Complex numbers are $a+ b i $; Quaternions are $a + b i + c j + d k $. So, do there exist numbers like $a + b i + c j$? Here $a$, $b$, $c$, $d$ are all real.

Did Hamilton consider such a case?

  • 3
    $\begingroup$ No, there is no real division algebra of dimension $3$, see here. But Hamilton tried for a long time to find such numbers. $\endgroup$ Sep 1, 2015 at 14:42
  • $\begingroup$ So Hamilton knew this fact? $\endgroup$
    – kaiser
    Sep 1, 2015 at 14:44
  • 2
    $\begingroup$ Yes, Hamilton sort of knew it, i.e., realized it the hard way. $\endgroup$ Sep 1, 2015 at 14:44

2 Answers 2


In fact Hamilton originally tried to construct precisely such a theory -- a three-dimensional analogue for the two-dimensional representation of the complex numbers. In order to define multiplication in such a system, you have to specify what the product of $i$ and $j$ should be. One obvious choice is to say that $ij=0$, but then you have a problem: the system you are working with is not a field (nor even an integral domain), and Hamilton wanted to construct a three-dimensional field. Hamilton tried various combinations, but in none of them did the geometric interpretation of the 3-vectors match up properly with the algebraic computations. He finally concluded that the only way to make everything work out was to introduce a fourth "direction", $k$, and to make multiplication non-commutative.

A good reference for this is "Concepts and the Mangle of Practice Constructing Quaternions" by Andrew Pickering, which is Chapter 15 of the book 18 Unconventional Essays On the Nature of Mathematics, edited by Reuben Hersh.

But of course you don't need to feel tied down to Hamilton's criteria; in particular, if you don't care about whether your algebraic structure is an integral domain then you can define lots of different multiplicative structures on the set of objects of the form $a + bi + cj$, corresponding to different choices of the products $ij$ and $ji$.
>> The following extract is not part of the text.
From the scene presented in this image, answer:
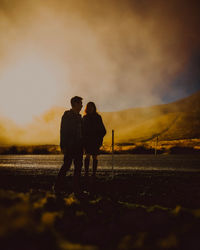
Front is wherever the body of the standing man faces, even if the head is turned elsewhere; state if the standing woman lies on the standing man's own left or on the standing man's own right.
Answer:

Compare $b$i+$c$j+$d$k with the vector $(b,c,d)$ and for multiplication of such entities compare quaternion multiplication with the vector product. You will see that there is a clear relationship between the two.

Hidden within the quaternions is this structure which does relate to three dimensions.

So though you can't do everything you want with three components, you can get somewhere.